• _REQUIRED WORK_
Select every line in the material below that contains the word "category" and copy each one out in full.

• _Chart understanding data_

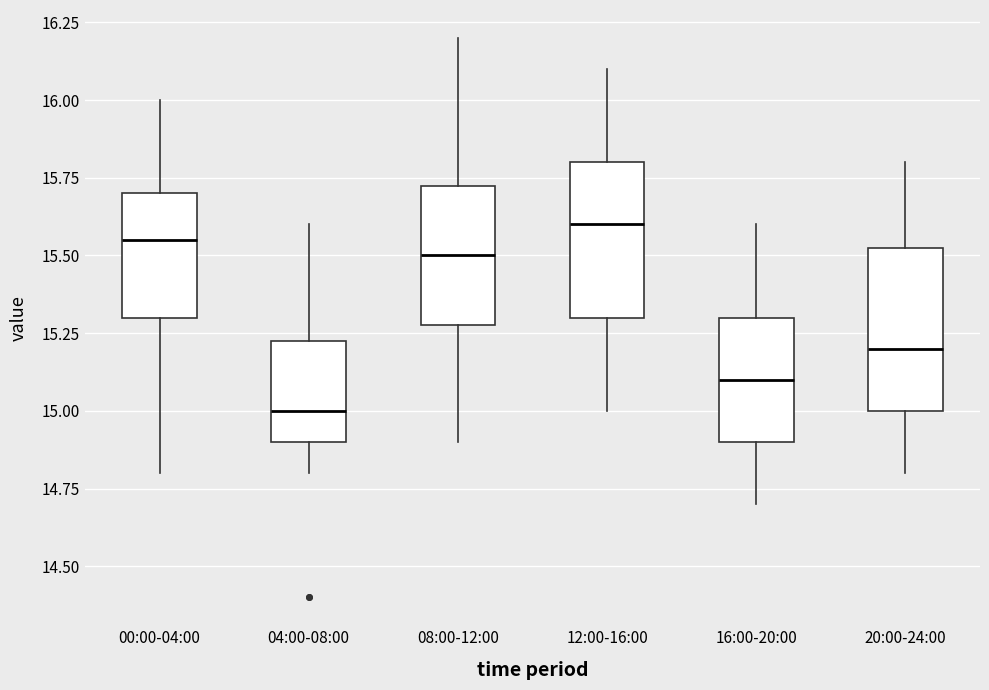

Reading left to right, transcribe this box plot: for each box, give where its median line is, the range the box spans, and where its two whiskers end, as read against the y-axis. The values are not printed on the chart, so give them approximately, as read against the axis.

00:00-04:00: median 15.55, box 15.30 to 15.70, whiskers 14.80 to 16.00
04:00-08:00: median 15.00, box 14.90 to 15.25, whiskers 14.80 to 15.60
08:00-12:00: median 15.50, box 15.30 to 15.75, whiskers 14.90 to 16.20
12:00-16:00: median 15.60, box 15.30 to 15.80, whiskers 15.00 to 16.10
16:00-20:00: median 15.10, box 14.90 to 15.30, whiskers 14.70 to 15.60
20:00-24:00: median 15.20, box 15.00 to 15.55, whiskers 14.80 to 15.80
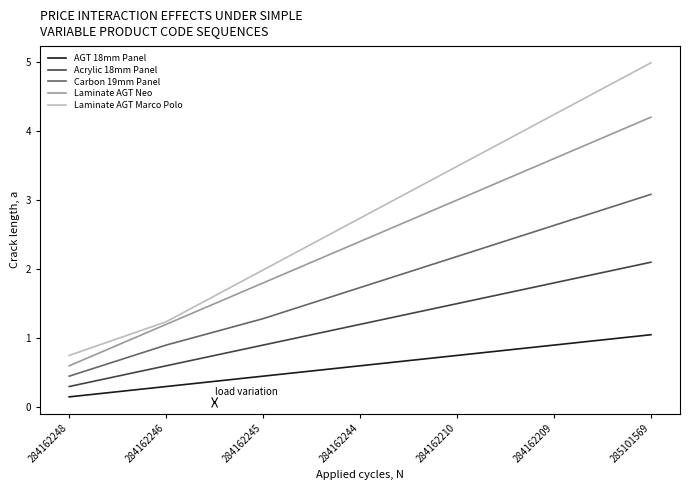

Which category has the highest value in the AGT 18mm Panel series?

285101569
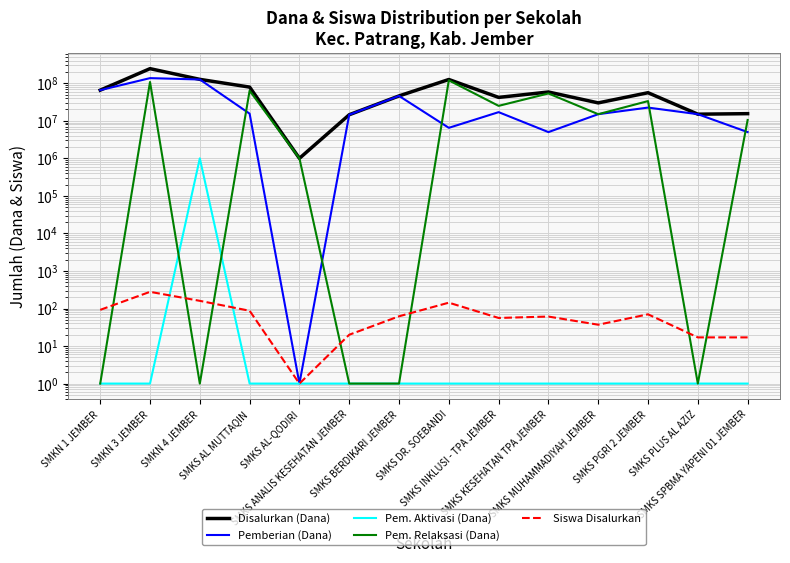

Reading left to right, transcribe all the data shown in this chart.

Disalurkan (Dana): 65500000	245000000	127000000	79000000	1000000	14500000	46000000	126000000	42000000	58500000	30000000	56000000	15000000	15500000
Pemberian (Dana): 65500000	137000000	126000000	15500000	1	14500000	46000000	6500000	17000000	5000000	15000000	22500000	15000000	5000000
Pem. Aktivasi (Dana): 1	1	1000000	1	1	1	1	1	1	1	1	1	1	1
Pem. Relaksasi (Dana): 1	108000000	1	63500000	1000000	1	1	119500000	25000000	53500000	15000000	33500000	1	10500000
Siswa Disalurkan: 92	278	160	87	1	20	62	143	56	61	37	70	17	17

• _ANSWER TO THE EXERCISE_
Which category has the highest value in the AGT 18mm Panel series?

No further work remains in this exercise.